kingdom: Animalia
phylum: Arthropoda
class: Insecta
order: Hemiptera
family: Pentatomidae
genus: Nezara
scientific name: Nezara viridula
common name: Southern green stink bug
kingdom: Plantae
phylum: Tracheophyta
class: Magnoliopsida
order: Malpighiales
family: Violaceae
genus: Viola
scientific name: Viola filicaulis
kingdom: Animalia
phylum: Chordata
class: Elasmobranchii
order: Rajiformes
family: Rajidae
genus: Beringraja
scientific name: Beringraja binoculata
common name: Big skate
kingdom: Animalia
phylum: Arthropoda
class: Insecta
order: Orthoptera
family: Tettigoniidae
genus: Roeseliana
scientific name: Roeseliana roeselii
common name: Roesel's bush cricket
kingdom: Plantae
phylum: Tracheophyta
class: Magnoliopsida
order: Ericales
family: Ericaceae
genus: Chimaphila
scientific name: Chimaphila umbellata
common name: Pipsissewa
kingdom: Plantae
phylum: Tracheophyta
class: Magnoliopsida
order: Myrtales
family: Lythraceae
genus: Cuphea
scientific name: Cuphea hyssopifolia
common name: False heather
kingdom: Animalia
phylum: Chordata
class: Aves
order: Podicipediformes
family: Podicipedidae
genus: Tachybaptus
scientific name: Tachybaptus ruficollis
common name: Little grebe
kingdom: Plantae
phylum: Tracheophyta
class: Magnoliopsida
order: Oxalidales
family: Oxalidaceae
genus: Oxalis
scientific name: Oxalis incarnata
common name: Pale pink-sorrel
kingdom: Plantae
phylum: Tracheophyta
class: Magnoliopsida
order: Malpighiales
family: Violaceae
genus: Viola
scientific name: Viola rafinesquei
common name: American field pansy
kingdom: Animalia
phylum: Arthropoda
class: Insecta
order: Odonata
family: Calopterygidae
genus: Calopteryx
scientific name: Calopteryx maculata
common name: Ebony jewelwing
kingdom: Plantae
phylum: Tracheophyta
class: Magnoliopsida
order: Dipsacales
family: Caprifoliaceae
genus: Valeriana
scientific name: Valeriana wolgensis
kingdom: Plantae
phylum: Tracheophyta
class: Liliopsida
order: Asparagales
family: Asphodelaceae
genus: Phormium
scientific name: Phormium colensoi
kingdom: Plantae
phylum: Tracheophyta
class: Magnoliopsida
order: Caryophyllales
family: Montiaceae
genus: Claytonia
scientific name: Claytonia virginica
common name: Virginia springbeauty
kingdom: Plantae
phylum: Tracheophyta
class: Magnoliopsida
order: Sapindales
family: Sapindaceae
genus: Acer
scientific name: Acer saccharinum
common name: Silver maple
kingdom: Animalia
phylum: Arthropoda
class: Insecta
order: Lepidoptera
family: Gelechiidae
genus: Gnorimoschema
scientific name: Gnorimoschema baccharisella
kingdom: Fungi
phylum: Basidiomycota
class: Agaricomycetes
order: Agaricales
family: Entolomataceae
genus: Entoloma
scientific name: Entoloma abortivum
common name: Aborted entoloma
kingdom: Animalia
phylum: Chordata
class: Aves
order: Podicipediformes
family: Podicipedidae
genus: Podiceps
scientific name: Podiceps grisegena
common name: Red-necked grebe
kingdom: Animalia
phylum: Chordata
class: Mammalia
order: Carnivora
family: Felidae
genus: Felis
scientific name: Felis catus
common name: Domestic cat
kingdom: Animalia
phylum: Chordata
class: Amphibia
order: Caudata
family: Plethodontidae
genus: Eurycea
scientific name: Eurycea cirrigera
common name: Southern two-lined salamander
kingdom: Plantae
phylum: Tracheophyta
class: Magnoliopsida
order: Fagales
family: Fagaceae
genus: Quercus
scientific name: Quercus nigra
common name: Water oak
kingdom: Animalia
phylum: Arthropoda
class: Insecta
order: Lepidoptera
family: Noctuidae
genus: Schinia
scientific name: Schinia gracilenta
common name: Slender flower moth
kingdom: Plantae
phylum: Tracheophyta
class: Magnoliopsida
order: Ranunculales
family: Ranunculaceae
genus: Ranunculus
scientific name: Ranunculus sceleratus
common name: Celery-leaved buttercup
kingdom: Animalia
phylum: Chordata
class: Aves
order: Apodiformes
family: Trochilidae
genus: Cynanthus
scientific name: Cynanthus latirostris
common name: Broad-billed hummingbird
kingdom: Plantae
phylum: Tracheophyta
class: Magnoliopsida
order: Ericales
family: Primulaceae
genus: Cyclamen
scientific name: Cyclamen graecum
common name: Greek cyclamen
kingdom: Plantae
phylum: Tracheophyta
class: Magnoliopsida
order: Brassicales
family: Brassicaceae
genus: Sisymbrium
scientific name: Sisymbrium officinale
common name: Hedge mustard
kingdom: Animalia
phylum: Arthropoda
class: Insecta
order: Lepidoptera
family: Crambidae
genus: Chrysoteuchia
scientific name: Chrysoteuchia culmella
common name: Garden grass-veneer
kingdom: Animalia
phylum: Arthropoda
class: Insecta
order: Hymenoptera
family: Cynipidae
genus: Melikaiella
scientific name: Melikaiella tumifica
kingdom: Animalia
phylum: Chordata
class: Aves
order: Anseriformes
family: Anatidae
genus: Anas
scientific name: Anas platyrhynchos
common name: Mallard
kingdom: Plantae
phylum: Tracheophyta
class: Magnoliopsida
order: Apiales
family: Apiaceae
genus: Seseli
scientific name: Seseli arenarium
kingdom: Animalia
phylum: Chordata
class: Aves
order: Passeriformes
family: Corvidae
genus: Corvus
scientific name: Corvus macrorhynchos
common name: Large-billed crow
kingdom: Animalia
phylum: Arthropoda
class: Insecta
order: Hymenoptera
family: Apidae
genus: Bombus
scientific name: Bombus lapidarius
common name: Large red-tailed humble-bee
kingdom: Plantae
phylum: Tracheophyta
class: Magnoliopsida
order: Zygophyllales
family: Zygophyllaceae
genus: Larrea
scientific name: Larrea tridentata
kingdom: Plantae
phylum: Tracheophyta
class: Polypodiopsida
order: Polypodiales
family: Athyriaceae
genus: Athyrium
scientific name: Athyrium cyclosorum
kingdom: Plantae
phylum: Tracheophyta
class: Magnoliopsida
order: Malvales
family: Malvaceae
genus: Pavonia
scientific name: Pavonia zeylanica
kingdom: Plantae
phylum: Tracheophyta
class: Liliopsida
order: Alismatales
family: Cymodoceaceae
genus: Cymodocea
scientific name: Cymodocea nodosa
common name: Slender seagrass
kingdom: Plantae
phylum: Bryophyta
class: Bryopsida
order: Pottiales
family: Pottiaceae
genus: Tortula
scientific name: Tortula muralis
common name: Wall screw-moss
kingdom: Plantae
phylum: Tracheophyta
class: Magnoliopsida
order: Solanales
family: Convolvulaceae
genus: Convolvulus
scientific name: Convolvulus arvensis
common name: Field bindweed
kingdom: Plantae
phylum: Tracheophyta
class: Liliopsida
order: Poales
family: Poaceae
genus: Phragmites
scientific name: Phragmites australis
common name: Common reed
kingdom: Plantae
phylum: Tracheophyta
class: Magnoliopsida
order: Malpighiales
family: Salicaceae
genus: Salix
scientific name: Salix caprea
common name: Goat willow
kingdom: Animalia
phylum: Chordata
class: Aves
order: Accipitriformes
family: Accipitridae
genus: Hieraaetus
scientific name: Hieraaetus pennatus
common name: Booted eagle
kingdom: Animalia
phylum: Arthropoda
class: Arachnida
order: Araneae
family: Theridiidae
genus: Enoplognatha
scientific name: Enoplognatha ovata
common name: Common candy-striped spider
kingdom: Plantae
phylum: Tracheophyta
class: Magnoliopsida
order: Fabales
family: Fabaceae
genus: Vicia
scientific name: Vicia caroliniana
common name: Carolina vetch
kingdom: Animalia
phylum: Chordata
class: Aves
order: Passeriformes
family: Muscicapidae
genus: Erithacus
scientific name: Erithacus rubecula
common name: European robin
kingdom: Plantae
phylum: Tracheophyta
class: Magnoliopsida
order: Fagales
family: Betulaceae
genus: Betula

════

Requirements: Quote the rows above verbatim, starting with their first line and ending with the line containing "genus: Beringraja", both included.

Complete output:
kingdom: Animalia
phylum: Arthropoda
class: Insecta
order: Hemiptera
family: Pentatomidae
genus: Nezara
scientific name: Nezara viridula
common name: Southern green stink bug
kingdom: Plantae
phylum: Tracheophyta
class: Magnoliopsida
order: Malpighiales
family: Violaceae
genus: Viola
scientific name: Viola filicaulis
kingdom: Animalia
phylum: Chordata
class: Elasmobranchii
order: Rajiformes
family: Rajidae
genus: Beringraja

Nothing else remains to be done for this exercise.